• **RECORDS FOR THIS TASK**:
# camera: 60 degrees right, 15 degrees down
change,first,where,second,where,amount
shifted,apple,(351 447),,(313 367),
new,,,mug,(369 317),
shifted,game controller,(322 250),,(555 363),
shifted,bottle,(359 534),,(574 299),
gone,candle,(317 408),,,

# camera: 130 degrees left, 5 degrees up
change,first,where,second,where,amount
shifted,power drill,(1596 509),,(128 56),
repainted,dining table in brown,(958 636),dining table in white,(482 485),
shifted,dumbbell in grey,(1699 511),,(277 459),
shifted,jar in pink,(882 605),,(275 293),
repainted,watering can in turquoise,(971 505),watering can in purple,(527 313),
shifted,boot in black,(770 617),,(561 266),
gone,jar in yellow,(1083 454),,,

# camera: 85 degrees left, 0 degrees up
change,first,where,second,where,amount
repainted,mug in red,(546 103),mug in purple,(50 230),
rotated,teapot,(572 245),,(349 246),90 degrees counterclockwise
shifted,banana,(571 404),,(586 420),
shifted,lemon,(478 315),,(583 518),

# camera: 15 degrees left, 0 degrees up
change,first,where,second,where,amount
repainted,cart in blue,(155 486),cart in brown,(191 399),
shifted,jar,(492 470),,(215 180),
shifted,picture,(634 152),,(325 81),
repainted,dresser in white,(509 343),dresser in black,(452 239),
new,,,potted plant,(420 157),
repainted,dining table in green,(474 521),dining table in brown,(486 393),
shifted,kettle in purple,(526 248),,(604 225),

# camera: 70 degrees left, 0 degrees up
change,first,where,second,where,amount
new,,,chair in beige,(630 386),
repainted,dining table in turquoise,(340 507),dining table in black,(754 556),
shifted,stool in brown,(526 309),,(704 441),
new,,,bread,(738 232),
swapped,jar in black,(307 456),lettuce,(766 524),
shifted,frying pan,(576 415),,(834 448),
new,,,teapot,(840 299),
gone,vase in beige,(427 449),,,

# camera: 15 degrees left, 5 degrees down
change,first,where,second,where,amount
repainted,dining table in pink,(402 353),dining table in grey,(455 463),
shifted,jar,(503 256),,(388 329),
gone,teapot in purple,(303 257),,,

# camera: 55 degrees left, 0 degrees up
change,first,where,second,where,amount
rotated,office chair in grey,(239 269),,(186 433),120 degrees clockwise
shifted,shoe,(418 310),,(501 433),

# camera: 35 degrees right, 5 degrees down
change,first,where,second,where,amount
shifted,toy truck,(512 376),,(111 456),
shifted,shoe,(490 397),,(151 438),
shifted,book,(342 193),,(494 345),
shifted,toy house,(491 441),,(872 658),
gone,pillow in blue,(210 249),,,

• **WORK TASK**: Restate the entries above word for word.

• **PROBLEM SOLUTION**:
# camera: 60 degrees right, 15 degrees down
change,first,where,second,where,amount
shifted,apple,(351 447),,(313 367),
new,,,mug,(369 317),
shifted,game controller,(322 250),,(555 363),
shifted,bottle,(359 534),,(574 299),
gone,candle,(317 408),,,

# camera: 130 degrees left, 5 degrees up
change,first,where,second,where,amount
shifted,power drill,(1596 509),,(128 56),
repainted,dining table in brown,(958 636),dining table in white,(482 485),
shifted,dumbbell in grey,(1699 511),,(277 459),
shifted,jar in pink,(882 605),,(275 293),
repainted,watering can in turquoise,(971 505),watering can in purple,(527 313),
shifted,boot in black,(770 617),,(561 266),
gone,jar in yellow,(1083 454),,,

# camera: 85 degrees left, 0 degrees up
change,first,where,second,where,amount
repainted,mug in red,(546 103),mug in purple,(50 230),
rotated,teapot,(572 245),,(349 246),90 degrees counterclockwise
shifted,banana,(571 404),,(586 420),
shifted,lemon,(478 315),,(583 518),

# camera: 15 degrees left, 0 degrees up
change,first,where,second,where,amount
repainted,cart in blue,(155 486),cart in brown,(191 399),
shifted,jar,(492 470),,(215 180),
shifted,picture,(634 152),,(325 81),
repainted,dresser in white,(509 343),dresser in black,(452 239),
new,,,potted plant,(420 157),
repainted,dining table in green,(474 521),dining table in brown,(486 393),
shifted,kettle in purple,(526 248),,(604 225),

# camera: 70 degrees left, 0 degrees up
change,first,where,second,where,amount
new,,,chair in beige,(630 386),
repainted,dining table in turquoise,(340 507),dining table in black,(754 556),
shifted,stool in brown,(526 309),,(704 441),
new,,,bread,(738 232),
swapped,jar in black,(307 456),lettuce,(766 524),
shifted,frying pan,(576 415),,(834 448),
new,,,teapot,(840 299),
gone,vase in beige,(427 449),,,

# camera: 15 degrees left, 5 degrees down
change,first,where,second,where,amount
repainted,dining table in pink,(402 353),dining table in grey,(455 463),
shifted,jar,(503 256),,(388 329),
gone,teapot in purple,(303 257),,,

# camera: 55 degrees left, 0 degrees up
change,first,where,second,where,amount
rotated,office chair in grey,(239 269),,(186 433),120 degrees clockwise
shifted,shoe,(418 310),,(501 433),

# camera: 35 degrees right, 5 degrees down
change,first,where,second,where,amount
shifted,toy truck,(512 376),,(111 456),
shifted,shoe,(490 397),,(151 438),
shifted,book,(342 193),,(494 345),
shifted,toy house,(491 441),,(872 658),
gone,pillow in blue,(210 249),,,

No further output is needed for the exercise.